Fong R S, Woody S, Gussin G N
Biology Department, University of Iowa, Iowa City 52242.
J Mol Biol. 1993 Aug 5;232(3):792-804. doi: 10.1006/jmbi.1993.1432.
When the transcription startsites of the phage lambda promoters PRM and PR are separated by 82 bp (the wild-type spacing), mutating PR increases the rate of open complex formation at PRM at all RNA polymerase (RNAP) concentrations tested in vitro. This is reflected in a fourfold increase in kappa f (the rate constant for isomerization of closed to open complexes) and a threefold decrease in KB (the equilibrium constant for formation of closed complexes). These effects of mutating PR resemble qualitatively those we observed when the separation between the two promoters was decreased by a single base-pair, but are quantitatively less dramatic. Although mutating PR has the additional effect of uncovering a weak promoter, P alpha, which overlaps both PRM and PR, the presence of P alpha does not account for the effects of PR mutations on open complex formation at PRM. In fixed-time assays at a single RNAP concentration, repressor stimulated PRM approximately threefold on a PR- template, indicating that activation is mediated substantially by a direct interaction between repressor and RNAP. That is, activation of PRM is not merely an indirect consequence of repressing PR. Kinetic data confirm this conclusion. In a PR- genetic background, repressor increased kappa f six- to eightfold and decreased KB approximately twofold. Similar results were obtained when OR3 was mutated, indicating that the effect on KB is not due to repressor binding to OR3. Thus, repressor causes a significant increase in the rate of open complex formation at PRM even when PR is inactive. On a PR+ template, 75 nM repressor stimulated PRM by increasing kappa f eightfold, with no effect on KB, which agrees with previous results. However, increased repressor concentrations stimulated kappa f by an additional factor of two to four, indicating that previous experiments underestimated the effect of repressor on kappa f. At the same time, increasing the repressor concentration decreased KB for PRM on a wild-type template. At the highest repressor concentration tested (275 nM), KB decreased 15-fold, presumably due to OR3-mediated repression of PRM. However, at an intermediate repressor concentration (170 nM) values of kappa f and KB for PRM on a PR+ template were in close agreement with the corresponding parameters obtained on a PR- template. These data lead us to suggest that repressor causes a decrease in KB for PRM on both a PR+ and a PR- template independent of its ability to bind to OR3.

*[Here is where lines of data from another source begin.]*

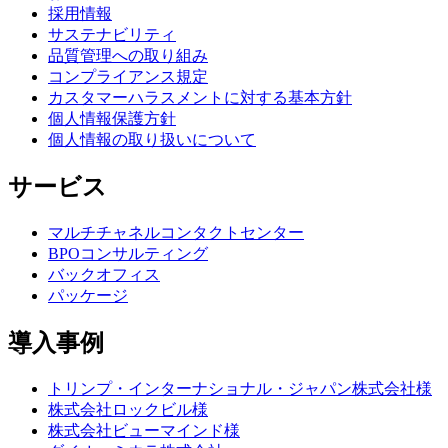
採用情報
サステナビリティ
品質管理への取り組み
コンプライアンス規定
カスタマーハラスメントに対する基本方針
個人情報保護方針
個人情報の取り扱いについて
サービス
マルチチャネルコンタクトセンター
BPOコンサルティング
バックオフィス
パッケージ
導入事例
トリンプ・インターナショナル・ジャパン株式会社様
株式会社ロックビル様
株式会社ビューマインド様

当噬菌体λ启动子PRM和PR的转录起始位点相隔82个碱基对(野生型间距)时,在体外测试的所有RNA聚合酶(RNAP)浓度下,突变PR都会提高PRM处开放复合物形成的速率。这表现为κf(从封闭复合物异构化为开放复合物的速率常数)增加四倍,KB(封闭复合物形成的平衡常数)降低三倍。突变PR的这些效应在定性上类似于我们观察到的当两个启动子之间的间距减少一个碱基对时的情况,但在定量上不那么显著。尽管突变PR还有揭示一个弱启动子Pα的额外效应,Pα与PRM和PR都重叠,但Pα的存在并不能解释PR突变对PRM处开放复合物形成的影响。在单一RNAP浓度下的定时实验中,阻遏物在PR -模板上对PRM的刺激约为三倍,这表明激活主要是由阻遏物与RNAP之间的直接相互作用介导的。也就是说,PRM的激活不仅仅是抑制PR的间接结果。动力学数据证实了这一结论。在PR -遗传背景下,阻遏物使κf增加六至八倍,KB降低约两倍。当OR3突变时也获得了类似的结果,这表明对KB的影响不是由于阻遏物与OR3结合。因此,即使PR无活性,阻遏物也会导致PRM处开放复合物形成速率显著增加。在PR +模板上,75 nM阻遏物通过使κf增加八倍来刺激PRM,对KB没有影响,这与先前的结果一致。然而,阻遏物浓度增加会使κf额外增加两至四倍,这表明先前的实验低估了阻遏物对κf的影响。同时,增加阻遏物浓度会降低野生型模板上PRM的KB。在测试的最高阻遏物浓度(275 nM)下,KB降低了15倍,可能是由于OR3介导的对PRM的抑制。然而,在中等阻遏物浓度(170 nM)下,PR +模板上PRM的κf和KB值与在PR -模板上获得的相应参数非常一致。这些数据使我们认为,阻遏物在PR +和PR -模板上都会导致PRM的KB降低,这与其结合OR3的能力无关。